▶ DIRECTIONS: Wherever the word "Profile" appears in the entries, copy the whole line.

----------

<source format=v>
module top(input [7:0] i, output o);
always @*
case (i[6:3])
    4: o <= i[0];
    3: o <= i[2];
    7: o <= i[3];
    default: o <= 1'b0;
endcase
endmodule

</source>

----------

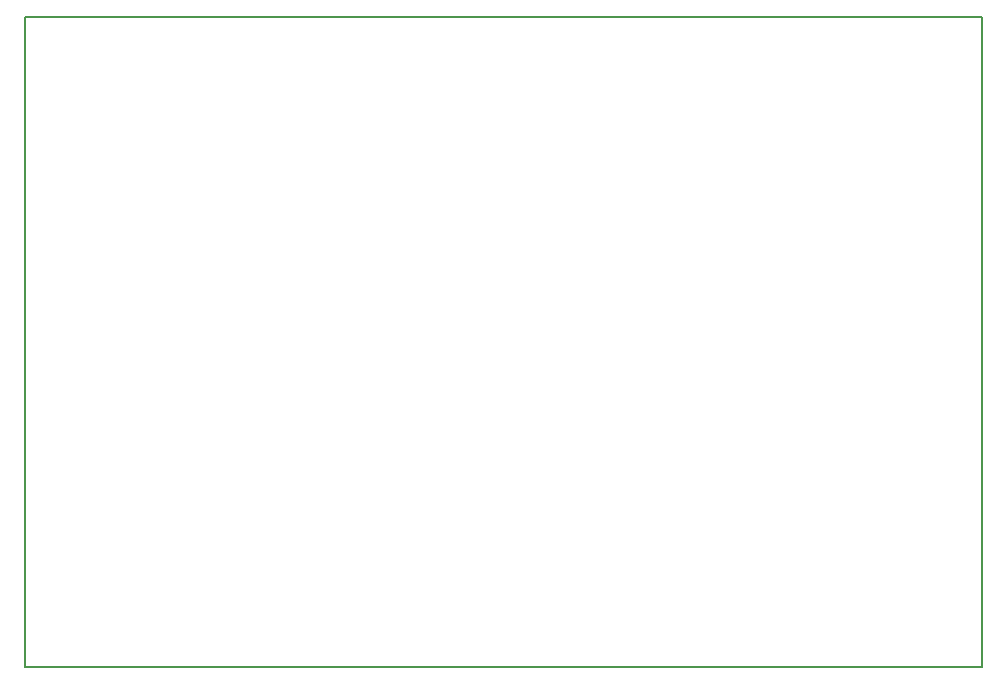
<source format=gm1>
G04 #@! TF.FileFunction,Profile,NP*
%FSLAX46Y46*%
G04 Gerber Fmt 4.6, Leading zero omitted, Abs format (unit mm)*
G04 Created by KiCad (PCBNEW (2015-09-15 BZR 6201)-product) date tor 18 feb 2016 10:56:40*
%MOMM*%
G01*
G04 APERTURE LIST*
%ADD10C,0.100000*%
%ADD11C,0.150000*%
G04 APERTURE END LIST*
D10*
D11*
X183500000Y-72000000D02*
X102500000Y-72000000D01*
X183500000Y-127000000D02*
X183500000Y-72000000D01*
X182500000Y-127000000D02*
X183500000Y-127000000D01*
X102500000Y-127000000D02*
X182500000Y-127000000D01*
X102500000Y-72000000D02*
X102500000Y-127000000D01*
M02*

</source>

----------

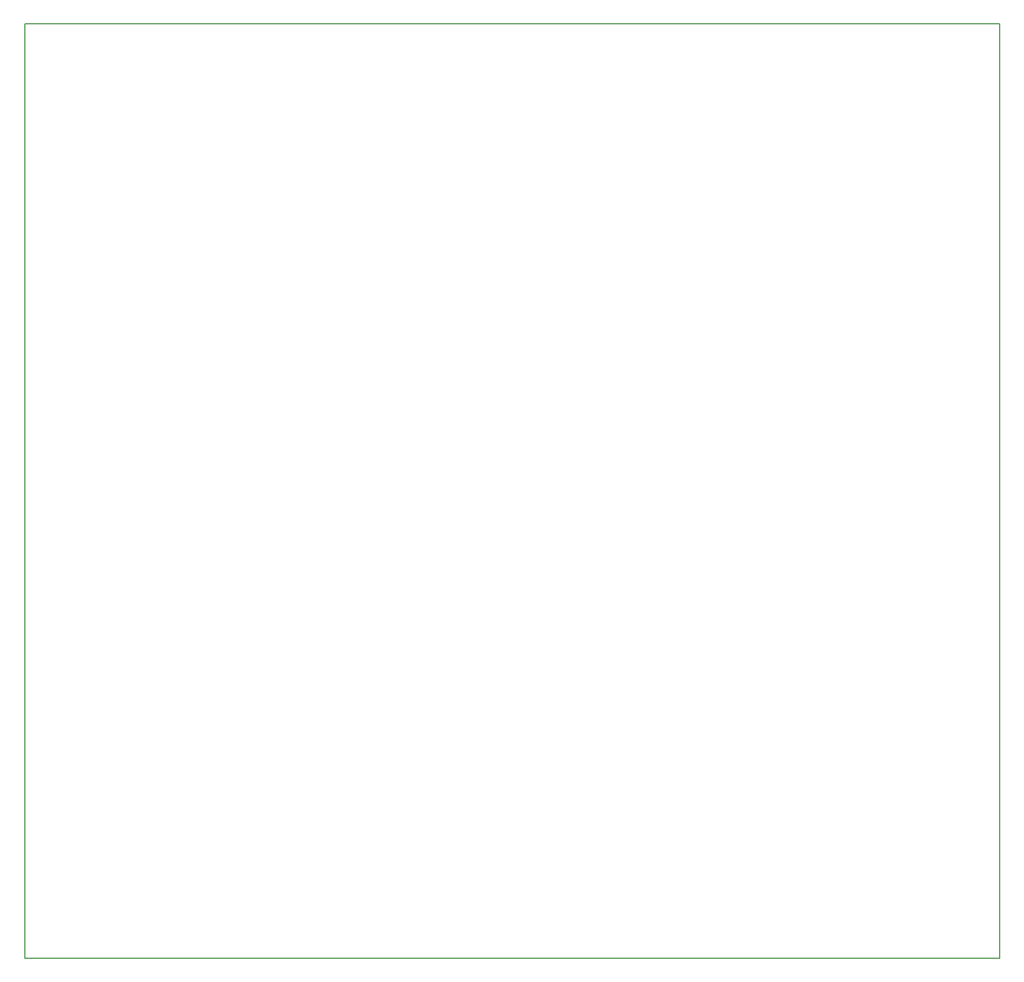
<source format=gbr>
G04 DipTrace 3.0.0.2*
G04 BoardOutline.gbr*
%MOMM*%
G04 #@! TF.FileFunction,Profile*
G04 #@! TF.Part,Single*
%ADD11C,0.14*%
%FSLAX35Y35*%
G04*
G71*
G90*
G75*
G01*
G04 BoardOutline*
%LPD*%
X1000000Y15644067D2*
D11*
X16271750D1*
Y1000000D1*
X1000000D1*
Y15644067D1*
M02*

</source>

----------

▶ RESULT BELOW:
G04 #@! TF.FileFunction,Profile,NP*
G04 #@! TF.FileFunction,Profile*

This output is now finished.